The real cost of a dead environment
One orphaned Fargate environment with zero running tasks costs $48–65/month: ALB $16.43 + NAT Gateway $32.40 + CloudWatch log storage. No compute, but the infrastructure meter runs.
Fargate compute: $0.00 — desired count is 0, no tasks run. The infrastructure doesn't care.
Fargate is honest — it bills $0 when desiredCount is 0, because no tasks are running. ALB and NAT Gateway aren't connected to ECS service state. They bill by the hour, unconditionally. An environment at zero is indistinguishable from an environment at 100 tasks as far as those services are concerned.
The ALB base rate is $0.0225/hr (verified June 2026) — $16.43/month whether or not a single request passes through it. NAT Gateway is $0.045/hr (verified June 2026) — $32.40/month per AZ. If your environment spans two AZs, that's $64.80/month just in NAT Gateway overhead.
At 5 forgotten environments, that's $3,900/year in pure infrastructure waste. No compute. No traffic. No one using it.
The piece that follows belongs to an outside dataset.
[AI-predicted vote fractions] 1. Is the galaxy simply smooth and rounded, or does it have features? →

The number teams miss when auditing is also the fixed overhead per environment that persists regardless of task count. An environment costs money from the moment you create the ALB and NAT Gateway — not from the moment tasks start running.
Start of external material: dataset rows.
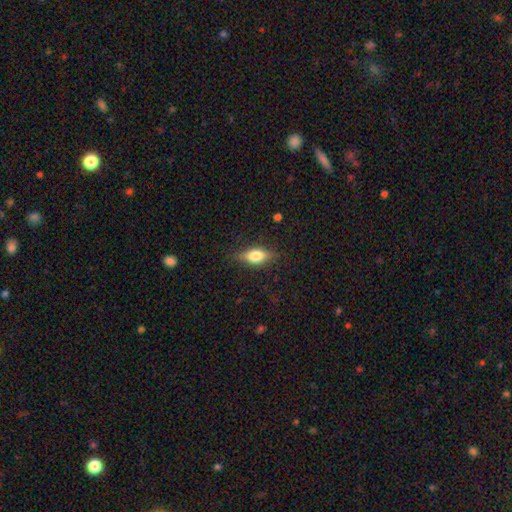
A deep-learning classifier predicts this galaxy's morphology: Smooth or featured?
  - smooth: 66% *
  - featured or disk: 25%
  - star or artifact: 8%
How rounded?
  - in between: 75% *
  - cigar-shaped: 19%
  - round: 5%
Merging?
  - none: 79% *
  - minor disturbance: 15%
  - major disturbance: 4%
  - merger: 1%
How to find orphaned environments
Three AWS CLI commands surface every ECS service with zero desired count and their associated infrastructure across all clusters — no third-party tools, no console clicking.
Command 1 — find all zero-desired services. The script in the ready-to-use block above lists every service at desiredCount=0. Run it in each region you use. Filter by cluster name to narrow the scope.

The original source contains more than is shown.